■ **Written task**
Filter the data for lines with the word "stable", then copy every line so identified.

■ **Data shown**
□ □ □ □ □ □ □

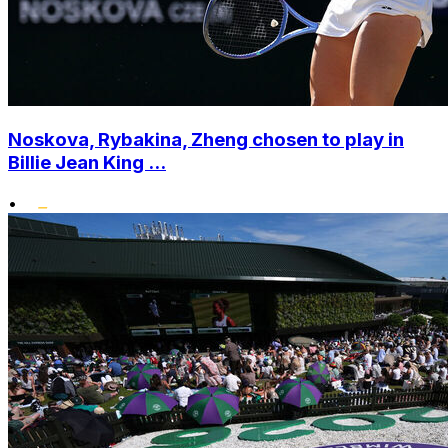
Noskova, Rybakina, Zheng chosen to play in
Billie Jean King ...
•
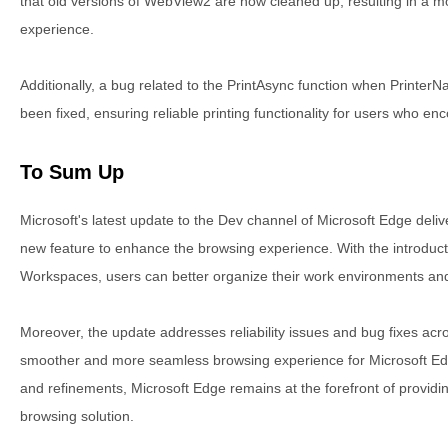
that old versions of WebView2 are now cleaned up, resulting in a m
experience.
Additionally, a bug related to the PrintAsync function when Printe
been fixed, ensuring reliable printing functionality for users who en
To Sum Up
Microsoft's latest update to the Dev channel of Microsoft Edge del
new feature to enhance the browsing experience. With the introducti
Workspaces, users can better organize their work environments and
Moreover, the update addresses reliability issues and bug fixes acr
smoother and more seamless browsing experience for Microsoft Ed
and refinements, Microsoft Edge remains at the forefront of providi
browsing solution.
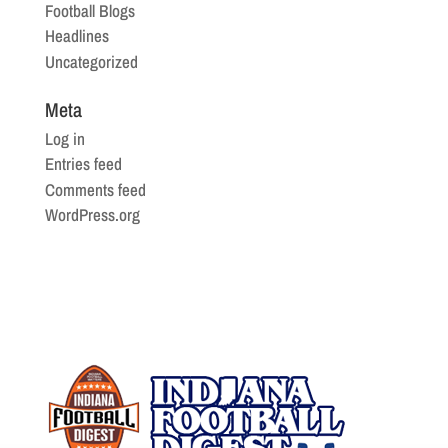
Football Blogs
Headlines
Uncategorized
Meta
Log in
Entries feed
Comments feed
WordPress.org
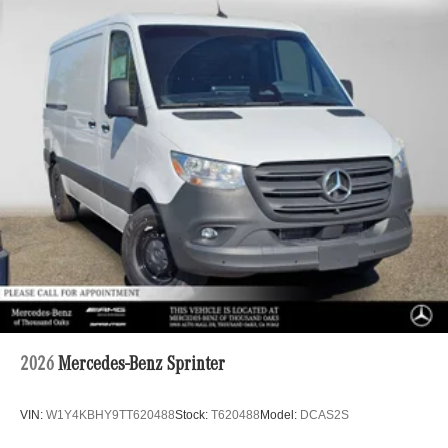
2026
Mercedes-Benz Sprinter
VIN:
W1Y4KBHY9TT620488
Stock:
T620488
Model:
DCAS2S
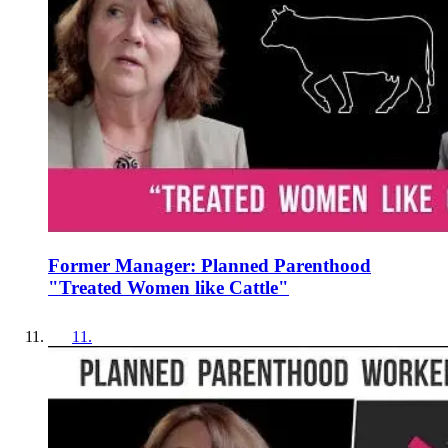
Former Manager: Planned Parenthood
"Treated Women like Cattle"
11
.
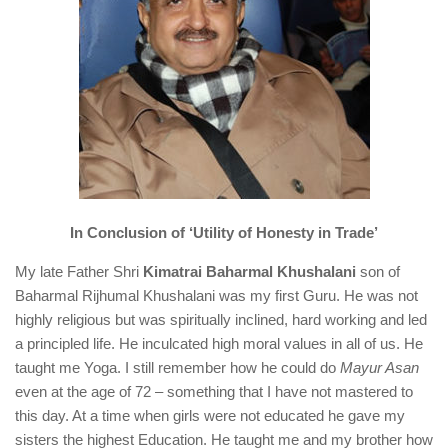
In Conclusion of ‘Utility of Honesty in Trade’
My late Father Shri
Kimatrai Baharmal Khushalani
son of
Baharmal Rijhumal Khushalani was my first Guru. He was not
highly religious but was spiritually inclined, hard working and led
a principled life. He inculcated high moral values in all of us. He
taught me Yoga. I still remember how he could do
Mayur Asan
even at the age of 72 – something that I have not mastered to
this day. At a time when girls were not educated he gave my
sisters the highest Education. He taught me and my brother how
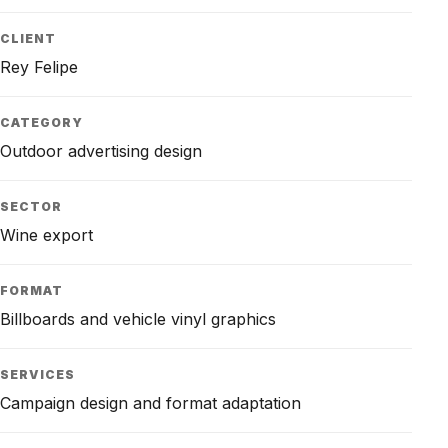
CLIENT
Rey Felipe
CATEGORY
Outdoor advertising design
SECTOR
Wine export
FORMAT
Billboards and vehicle vinyl graphics
SERVICES
Campaign design and format adaptation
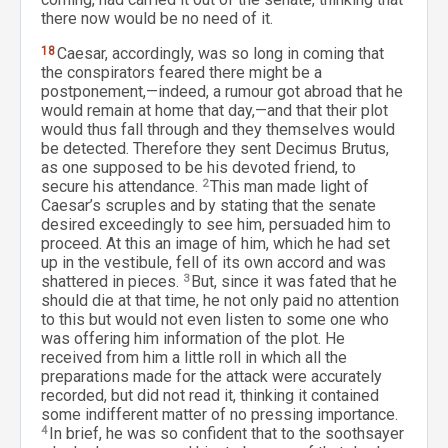
there now would be no need of it.
18
Caesar, accordingly, was so long in coming that
the conspirators feared there might be a
postponement,—indeed, a rumour got abroad that he
would remain at home that day,—and that their plot
would thus fall through and they themselves would
be detected. Therefore they sent Decimus Brutus,
as one supposed to be his devoted friend, to
secure his attendance.
2
This man made light of
Caesar’s scruples and by stating that the senate
desired exceedingly to see him, persuaded him to
proceed. At this an image of him, which he had set
up in the vestibule, fell of its own accord and was
shattered in pieces.
3
But, since it was fated that he
should die at that time, he not only paid no attention
to this but would not even listen to some one who
was offering him information of the plot. He
received from him a little roll in which all the
preparations made for the attack were accurately
recorded, but did not read it, thinking it contained
some indifferent matter of no pressing importance.
4
In brief, he was so confident that to the soothsayer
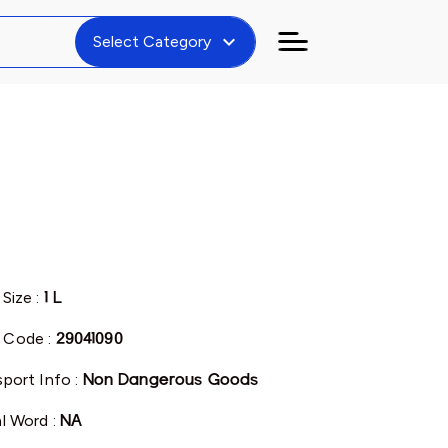
expand_more
Select Category
 Size :
1 L
 Code :
29041090
sport Info :
Non Dangerous Goods
al Word :
NA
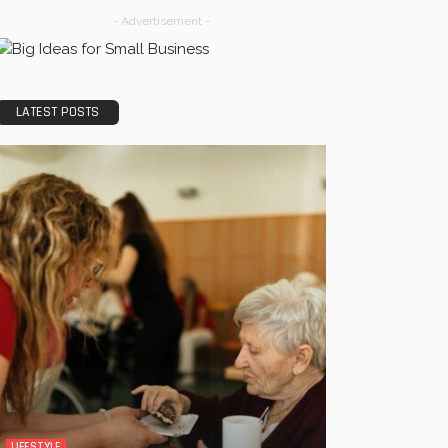
- Advertisement -
LATEST POSTS
LIFESTYLE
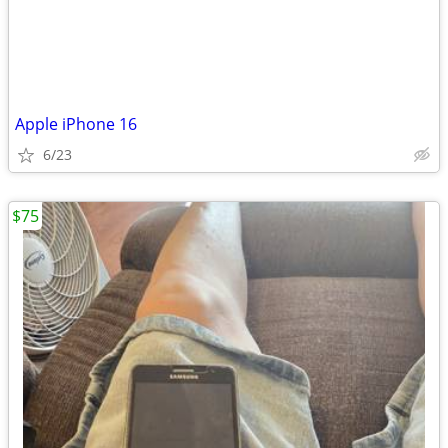
Apple iPhone 16
6/23
$75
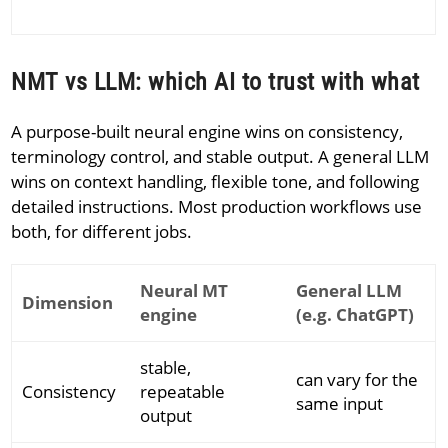
NMT vs LLM: which AI to trust with what
A purpose-built neural engine wins on consistency,
terminology control, and stable output. A general LLM
wins on context handling, flexible tone, and following
detailed instructions. Most production workflows use
both, for different jobs.
Neural MT
General LLM
Dimension
engine
(e.g. ChatGPT)
stable,
can vary for the
Consistency
repeatable
same input
output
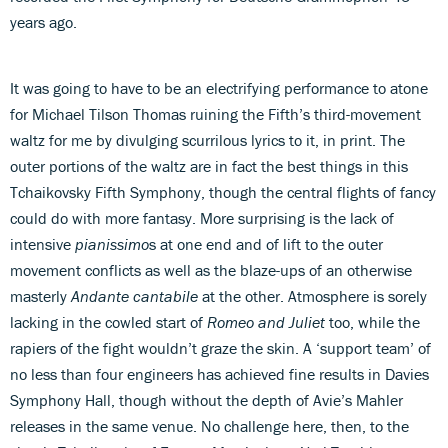
years ago.
It was going to have to be an electrifying performance to atone
for Michael Tilson Thomas ruining the Fifth’s third-movement
waltz for me by divulging scurrilous lyrics to it, in print. The
outer portions of the waltz are in fact the best things in this
Tchaikovsky Fifth Symphony, though the central flights of fancy
could do with more fantasy. More surprising is the lack of
intensive
pianissimo
s at one end and of lift to the outer
movement conflicts as well as the blaze-ups of an otherwise
masterly
Andante cantabile
at the other. Atmosphere is sorely
lacking in the cowled start of
Romeo and Juliet
too, while the
rapiers of the fight wouldn’t graze the skin. A ‘support team’ of
no less than four engineers has achieved fine results in Davies
Symphony Hall, though without the depth of Avie’s Mahler
releases in the same venue. No challenge here, then, to the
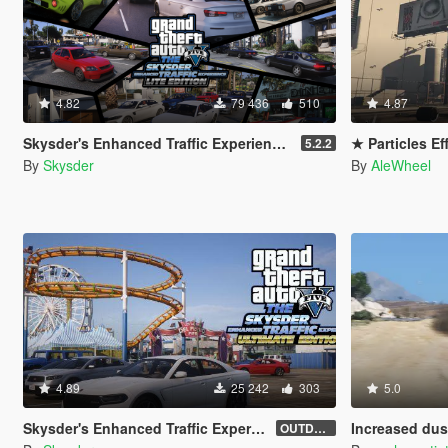
4.82
79 436
510
4.87
Skysder's Enhanced Traffic Experience: Lite Edition [OIV]
★ Particles Ef
5.2.2
By
Skysder
By
AleWheel
4.89
25 242
303
5.0
Skysder's Enhanced Traffic Experience: Ultimate Edition [OIV]
Increased dust
OUTDATED (1.0)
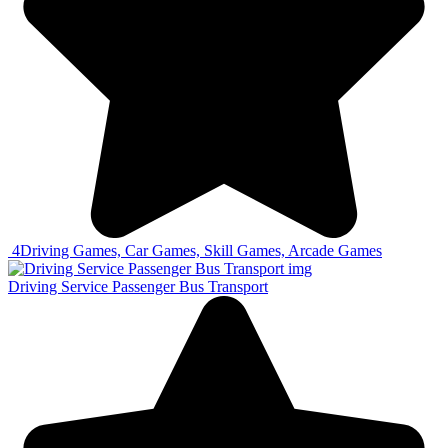
4
Driving Games, Car Games, Skill Games, Arcade Games
Driving Service Passenger Bus Transport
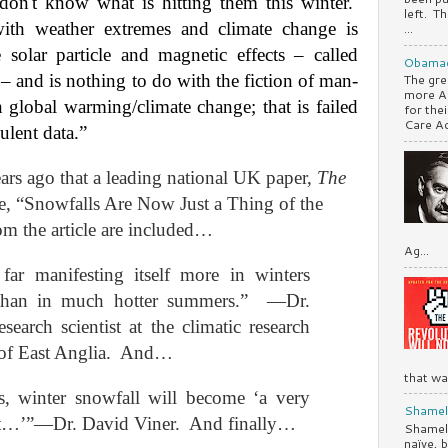
 don't know what is hitting them this winter.
left. Th
ith weather extremes and climate change is
...
 solar particle and magnetic effects – called
Obamac
 and is nothing to do with the fiction of man-
The gre
more A
lobal warming/climate change; that is failed
for the
Care Ac.
ulent data.”
ears ago that a leading national UK paper,
The
ne, “Snowfalls Are Now Just a Thing of the
m the article are included…
Ag...
ar manifesting itself more in winters
than in much hotter summers.”
—Dr.
search scientist at the climatic research
of East Anglia.
And…
that was
, winter snowfall will become ‘a very
Shamele
nt…’”—Dr. David Viner.
And finally…
Shamele
naïve, 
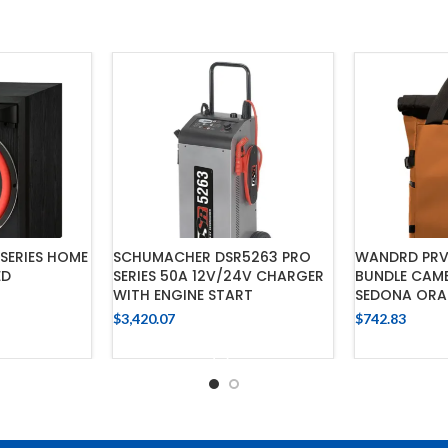
SERIES HOME
SCHUMACHER DSR5263 PRO
WANDRD PRV
ED
SERIES 50A 12V/24V CHARGER
BUNDLE CAM
WITH ENGINE START
SEDONA OR
$
3,420.07
$
742.83
CART
ADD TO CART
ADD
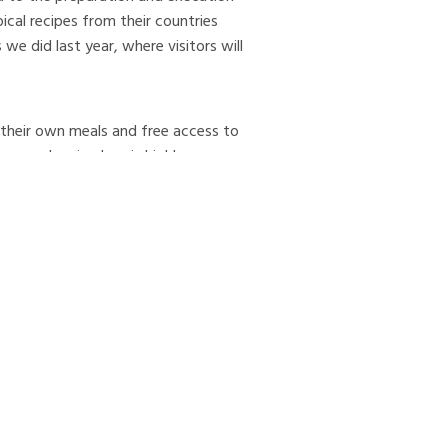
pical recipes from their countries
 we did last year, where visitors will
their own meals and free access to
warm sleeping bag is highly
ter Eyjafjörður: the town of Dalvík
ing the joining of the three
, in addition to various industrial
t; the ferry Sæfar, which sails from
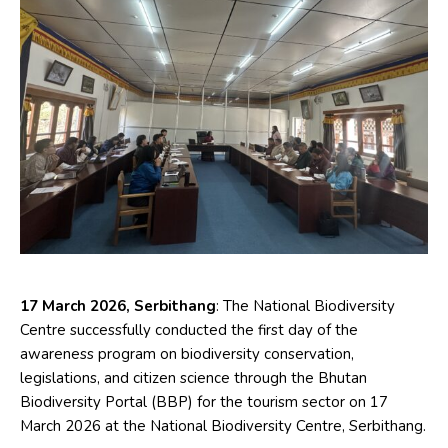
17 March 2026, Serbithang
: The National Biodiversity
Centre successfully conducted the first day of the
awareness program on biodiversity conservation,
legislations, and citizen science through the Bhutan
Biodiversity Portal (BBP) for the tourism sector on 17
March 2026 at the National Biodiversity Centre, Serbithang.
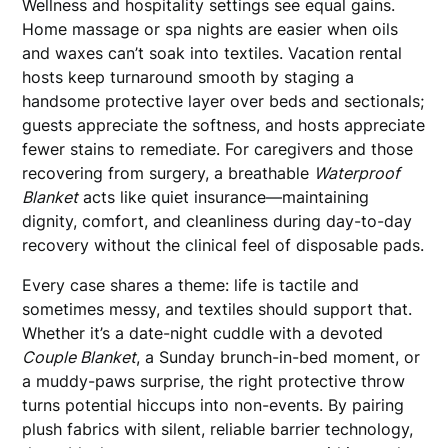
Wellness and hospitality settings see equal gains.
Home massage or spa nights are easier when oils
and waxes can’t soak into textiles. Vacation rental
hosts keep turnaround smooth by staging a
handsome protective layer over beds and sectionals;
guests appreciate the softness, and hosts appreciate
fewer stains to remediate. For caregivers and those
recovering from surgery, a breathable
Waterproof
Blanket
acts like quiet insurance—maintaining
dignity, comfort, and cleanliness during day-to-day
recovery without the clinical feel of disposable pads.
Every case shares a theme: life is tactile and
sometimes messy, and textiles should support that.
Whether it’s a date-night cuddle with a devoted
Couple Blanket
, a Sunday brunch-in-bed moment, or
a muddy-paws surprise, the right protective throw
turns potential hiccups into non-events. By pairing
plush fabrics with silent, reliable barrier technology,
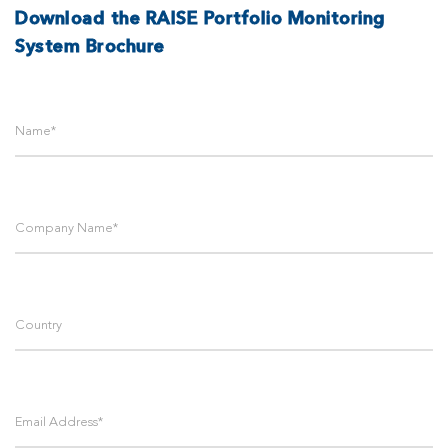
Download the RAISE Portfolio Monitoring
System Brochure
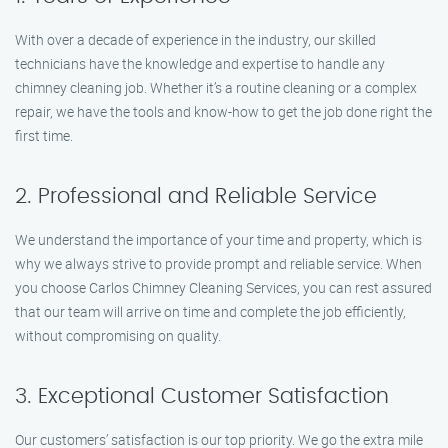
With over a decade of experience in the industry, our skilled
technicians have the knowledge and expertise to handle any
chimney cleaning job. Whether it’s a routine cleaning or a complex
repair, we have the tools and know-how to get the job done right the
first time.
2. Professional and Reliable Service
We understand the importance of your time and property, which is
why we always strive to provide prompt and reliable service. When
you choose Carlos Chimney Cleaning Services, you can rest assured
that our team will arrive on time and complete the job efficiently,
without compromising on quality.
3. Exceptional Customer Satisfaction
Our customers’ satisfaction is our top priority. We go the extra mile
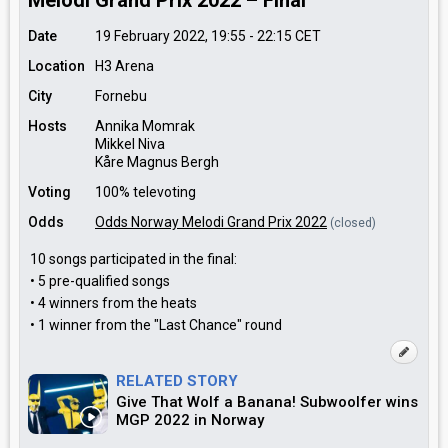
Melodi Grand Prix 2022 – Final
Date
19 February 2022, 19:55
-
22:15
CET
Location
H3 Arena
City
Fornebu
Hosts
Annika Momrak
Mikkel Niva
Kåre Magnus Bergh
Voting
100% televoting
Odds
Odds Norway Melodi Grand Prix 2022
(closed)
10 songs participated in the final:
• 5 pre-qualified songs
• 4 winners from the heats
• 1 winner from the "Last Chance" round
RELATED STORY
Give That Wolf a Banana! Subwoolfer wins
MGP 2022 in Norway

□ □ □ □ □ □ □

■ **Problem solution**
terminology control, and stable output. A general LLM
stable,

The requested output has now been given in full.